__GOAL OF THE EXERCISE__: Below is a block of entries; repeat all of it exactly but omit the pictures.

[Records drawn from a dataset]
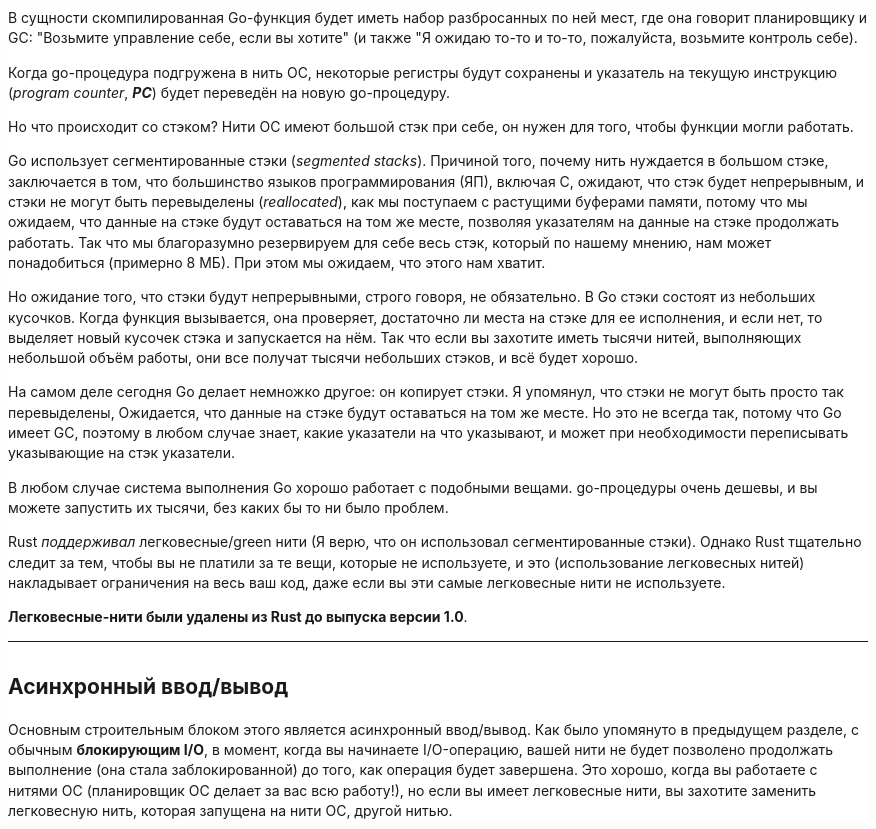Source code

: В сущности скомпилированная Go-функция будет иметь набор разбросанных по ней
мест, где она говорит планировщику и GC: "Возьмите управление себе, если вы
хотите" (и также "Я ожидаю то-то и то-то, пожалуйста, возьмите контроль себе).

Когда go-процедура подгружена в нить ОС, некоторые регистры будут сохранены и
указатель на текущую инструкцию (_program counter_, **_PC_**) будет переведён
на новую go-процедуру.

Но что происходит со стэком? Нити ОС имеют большой стэк при себе, он нужен для
того, чтобы функции могли работать.

Go использует сегментированные стэки (_segmented stacks_). Причиной того,
почему нить нуждается в большом стэке, заключается в том, что большинство
языков программирования (ЯП), включая C, ожидают, что стэк будет непрерывным,
и стэки не могут быть перевыделены (_reallocated_), как мы поступаем с
растущими буферами памяти, потому что мы ожидаем, что данные на стэке будут
оставаться на том же месте, позволяя указателям на данные на стэке продолжать
работать. Так что мы благоразумно резервируем для себе весь стэк, который по
нашему мнению, нам может понадобиться (примерно 8 МБ). При этом мы ожидаем,
что этого нам хватит.

Но ожидание того, что стэки будут непрерывными, строго говоря, не обязательно.
В Go стэки состоят из небольших кусочков. Когда функция вызывается, она
проверяет, достаточно ли места на стэке для ее исполнения, и если нет, то
выделяет новый кусочек стэка и запускается на нём. Так что если вы захотите
иметь тысячи нитей, выполняющих небольшой объём работы, они все получат тысячи
небольших стэков, и всё будет хорошо.

На самом деле сегодня Go делает немножко другое: он копирует стэки. Я
упомянул, что стэки не могут быть просто так перевыделены, Ожидается, что
данные на стэке будут оставаться на том же месте. Но это не всегда так, потому
что Go имеет GC, поэтому в любом случае знает, какие указатели на что
указывают, и может при необходимости переписывать указывающие на стэк
указатели.

В любом случае система выполнения Go хорошо работает с подобными вещами.
go-процедуры очень дешевы, и вы можете запустить их тысячи, без каких бы то
ни было проблем.

Rust _поддерживал_ легковесные/green нити (Я верю, что он использовал
сегментированные стэки). Однако Rust тщательно следит за тем, чтобы вы не
платили за те вещи, которые не используете, и это (использование легковесных
нитей) накладывает ограничения на весь ваш код, даже если вы эти самые
легковесные нити не используете.

**Легковесные-нити были удалены из Rust до выпуска версии 1.0**.

---
## Асинхронный ввод/вывод
Основным строительным блоком этого является асинхронный ввод/вывод. Как было
упомянуто в предыдущем разделе, с обычным **блокирующим I/O**, в момент, когда
вы начинаете I/O-операцию, вашей нити не будет позволено продолжать выполнение
(она стала заблокированной) до того, как операция будет завершена. Это хорошо,
когда вы работаете с нитями ОС (планировщик ОС делает за вас всю работу!), но
если вы имеет легковесные нити, вы захотите заменить легковесную нить, которая
запущена на нити ОС, другой нитью.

__EXERCISE OUTPUT__:
Source code

: В сущности скомпилированная Go-функция будет иметь набор разбросанных по ней
мест, где она говорит планировщику и GC: "Возьмите управление себе, если вы
хотите" (и также "Я ожидаю то-то и то-то, пожалуйста, возьмите контроль себе).

Когда go-процедура подгружена в нить ОС, некоторые регистры будут сохранены и
указатель на текущую инструкцию (_program counter_, **_PC_**) будет переведён
на новую go-процедуру.

Но что происходит со стэком? Нити ОС имеют большой стэк при себе, он нужен для
того, чтобы функции могли работать.

Go использует сегментированные стэки (_segmented stacks_). Причиной того,
почему нить нуждается в большом стэке, заключается в том, что большинство
языков программирования (ЯП), включая C, ожидают, что стэк будет непрерывным,
и стэки не могут быть перевыделены (_reallocated_), как мы поступаем с
растущими буферами памяти, потому что мы ожидаем, что данные на стэке будут
оставаться на том же месте, позволяя указателям на данные на стэке продолжать
работать. Так что мы благоразумно резервируем для себе весь стэк, который по
нашему мнению, нам может понадобиться (примерно 8 МБ). При этом мы ожидаем,
что этого нам хватит.

Но ожидание того, что стэки будут непрерывными, строго говоря, не обязательно.
В Go стэки состоят из небольших кусочков. Когда функция вызывается, она
проверяет, достаточно ли места на стэке для ее исполнения, и если нет, то
выделяет новый кусочек стэка и запускается на нём. Так что если вы захотите
иметь тысячи нитей, выполняющих небольшой объём работы, они все получат тысячи
небольших стэков, и всё будет хорошо.

На самом деле сегодня Go делает немножко другое: он копирует стэки. Я
упомянул, что стэки не могут быть просто так перевыделены, Ожидается, что
данные на стэке будут оставаться на том же месте. Но это не всегда так, потому
что Go имеет GC, поэтому в любом случае знает, какие указатели на что
указывают, и может при необходимости переписывать указывающие на стэк
указатели.

В любом случае система выполнения Go хорошо работает с подобными вещами.
go-процедуры очень дешевы, и вы можете запустить их тысячи, без каких бы то
ни было проблем.

Rust _поддерживал_ легковесные/green нити (Я верю, что он использовал
сегментированные стэки). Однако Rust тщательно следит за тем, чтобы вы не
платили за те вещи, которые не используете, и это (использование легковесных
нитей) накладывает ограничения на весь ваш код, даже если вы эти самые
легковесные нити не используете.

**Легковесные-нити были удалены из Rust до выпуска версии 1.0**.

---
## Асинхронный ввод/вывод
Основным строительным блоком этого является асинхронный ввод/вывод. Как было
упомянуто в предыдущем разделе, с обычным **блокирующим I/O**, в момент, когда
вы начинаете I/O-операцию, вашей нити не будет позволено продолжать выполнение
(она стала заблокированной) до того, как операция будет завершена. Это хорошо,
когда вы работаете с нитями ОС (планировщик ОС делает за вас всю работу!), но
если вы имеет легковесные нити, вы захотите заменить легковесную нить, которая
запущена на нити ОС, другой нитью.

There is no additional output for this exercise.